Texto de estudio:
# Crear programa c++builder que registre los datos a traves de rs232



## pedrow (May 2, 2010)

Hola a todoss

Estoy creando un diseño en una fpga que controle la velocidad de un motor en c.c. A su vez, va a estar realimentado con la salida del motor para crear un bucle cerrado y llevarme los datos al ordenador a traves del *protocolo uart o rs232*, el diseño de la uart en la fpga ya la tengo incorporada y funciona correcatemente a traves del hyperterminal pero lo que quiero es realizar un *programa en c++ builder* que me recoga los datos del puerto seria. He buscado un poco por internet y creo que he encontrado una buena libreria: *ComPort Library version 3.10*, pero yo nunca he instalado ningun componente y he trasteado un poco y no puedo.

Alguno sabe *como instalar está libreria u otros componentes que traten el puerto rs232 en c++builder*?

Un saludo

Poco a poco estoy aprendiendo, ya he podido instalar una libreria pero es otra:
*TComPort4Beta_Delphi2010* pero para comprobar que la he instalado bien, compilo el ejemplo que viene y me da 3 errores:
_-[BCC32 Error] CPort.hpp(615): E2238 Multiple declaration for '_fastcall EComPort::EComPort(int)'_
-_[BCC32 Error] CPort.hpp(607): E2344 Earlier declaration of '_fastcall EComPort::EComPort(int)'_
-_[BCC32 Error] CPortCtl.hpp(246): E2015 Ambiguity between 'TBitmap' and 'Windows::TBitmap'_

A que puede ser debido estos errores?

Filas del conjunto de datos
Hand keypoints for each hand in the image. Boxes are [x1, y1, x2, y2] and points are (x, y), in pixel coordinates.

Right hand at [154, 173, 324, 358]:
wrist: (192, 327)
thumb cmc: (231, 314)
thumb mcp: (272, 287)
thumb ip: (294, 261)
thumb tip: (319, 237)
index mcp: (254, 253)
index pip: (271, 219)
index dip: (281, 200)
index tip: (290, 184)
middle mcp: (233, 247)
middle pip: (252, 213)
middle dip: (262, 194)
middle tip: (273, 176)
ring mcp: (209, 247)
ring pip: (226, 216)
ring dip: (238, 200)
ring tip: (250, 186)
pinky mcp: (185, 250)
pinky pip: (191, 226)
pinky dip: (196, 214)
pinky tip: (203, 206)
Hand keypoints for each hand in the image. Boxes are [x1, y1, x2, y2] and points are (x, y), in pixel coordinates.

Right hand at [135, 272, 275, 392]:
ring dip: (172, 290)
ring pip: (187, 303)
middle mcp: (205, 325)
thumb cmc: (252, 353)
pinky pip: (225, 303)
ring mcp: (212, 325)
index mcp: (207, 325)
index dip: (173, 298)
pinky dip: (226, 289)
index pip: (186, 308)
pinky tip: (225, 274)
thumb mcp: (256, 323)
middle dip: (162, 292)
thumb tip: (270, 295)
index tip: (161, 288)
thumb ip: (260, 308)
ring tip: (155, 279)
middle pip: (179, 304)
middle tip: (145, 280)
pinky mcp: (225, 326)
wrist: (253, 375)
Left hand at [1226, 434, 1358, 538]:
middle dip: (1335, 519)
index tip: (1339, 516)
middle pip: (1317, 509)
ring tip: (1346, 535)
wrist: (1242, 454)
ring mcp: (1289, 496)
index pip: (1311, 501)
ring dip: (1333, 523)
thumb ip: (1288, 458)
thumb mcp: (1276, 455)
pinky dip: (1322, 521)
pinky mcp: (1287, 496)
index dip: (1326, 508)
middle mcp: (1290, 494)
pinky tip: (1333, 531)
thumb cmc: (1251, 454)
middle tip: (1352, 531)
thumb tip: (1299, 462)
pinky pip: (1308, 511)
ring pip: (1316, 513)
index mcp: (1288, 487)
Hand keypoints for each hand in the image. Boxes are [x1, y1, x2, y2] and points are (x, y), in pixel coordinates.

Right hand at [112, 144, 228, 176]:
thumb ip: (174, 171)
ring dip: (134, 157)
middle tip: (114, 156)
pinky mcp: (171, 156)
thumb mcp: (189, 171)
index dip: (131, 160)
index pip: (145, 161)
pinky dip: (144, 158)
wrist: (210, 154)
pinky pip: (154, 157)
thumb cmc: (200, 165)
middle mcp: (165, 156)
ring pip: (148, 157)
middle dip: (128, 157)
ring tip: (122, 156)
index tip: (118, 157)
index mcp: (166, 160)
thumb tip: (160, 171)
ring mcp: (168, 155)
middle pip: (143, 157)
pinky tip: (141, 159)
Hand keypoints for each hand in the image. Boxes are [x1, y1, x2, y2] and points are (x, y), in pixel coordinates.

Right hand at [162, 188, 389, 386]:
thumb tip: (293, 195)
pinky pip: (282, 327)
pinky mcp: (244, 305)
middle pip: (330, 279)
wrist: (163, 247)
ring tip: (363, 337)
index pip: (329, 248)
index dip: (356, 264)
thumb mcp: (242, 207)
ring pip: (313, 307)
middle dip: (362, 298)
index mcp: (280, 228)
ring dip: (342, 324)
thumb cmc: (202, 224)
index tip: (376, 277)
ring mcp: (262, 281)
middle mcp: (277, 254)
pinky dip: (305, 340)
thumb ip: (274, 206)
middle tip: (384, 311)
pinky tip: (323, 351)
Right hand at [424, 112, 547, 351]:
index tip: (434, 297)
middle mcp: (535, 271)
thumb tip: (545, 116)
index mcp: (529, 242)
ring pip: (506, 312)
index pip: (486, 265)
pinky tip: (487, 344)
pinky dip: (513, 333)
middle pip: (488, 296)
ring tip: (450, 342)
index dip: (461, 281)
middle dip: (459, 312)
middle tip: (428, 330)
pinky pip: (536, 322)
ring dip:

Tareas asignadas:
**A.** Cite del hilo sobre el puerto RS232 el fragmento que comienza en "# Crear programa" y termina en "y no puedo.".
**B.** Prolongue el hilo sobre el puerto RS232 a partir del punto en que termina.

Respuestas por tarea:
**A.**
# Crear programa c++builder que registre los datos a traves de rs232



## pedrow (May 2, 2010)

Hola a todoss

Estoy creando un diseño en una fpga que controle la velocidad de un motor en c.c. A su vez, va a estar realimentado con la salida del motor para crear un bucle cerrado y llevarme los datos al ordenador a traves del *protocolo uart o rs232*, el diseño de la uart en la fpga ya la tengo incorporada y funciona correcatemente a traves del hyperterminal pero lo que quiero es realizar un *programa en c++ builder* que me recoga los datos del puerto seria. He buscado un poco por internet y creo que he encontrado una buena libreria: *ComPort Library version 3.10*, pero yo nunca he instalado ningun componente y he trasteado un poco y no puedo.

**B.**
----------



## gzaloprgm (May 2, 2010)

Los errores parecen indicar una doble inclusión de archivo, pero no estoy seguro.

En cuanto a la comunicación por puerto serie, puedes usar la API de windows para hacerlo. Un articulo que explica cómo: acá

Saludos,
Gonzalo


----------



## pedrow (May 3, 2010)

Una doble inclusion? es que en este tema estoy un poco perdido, a que puede ser debido, por  cierto, muchas gracias por el link.

Ahora mismo ya he solucionado el problema, simplemente, he borrado las lineas del archivio CPort.hpp que me daban fallo y me funciona, captura datos, a partir de ahora, a programar y ver como me salen las cosas¡¡ Muchas gracias

P.D: Lo de la ambiguedad, hay alguna forma de solucionarlo??? es que es un conflicto parece entre un componente de la libreria comport y el componente bitmp de builder.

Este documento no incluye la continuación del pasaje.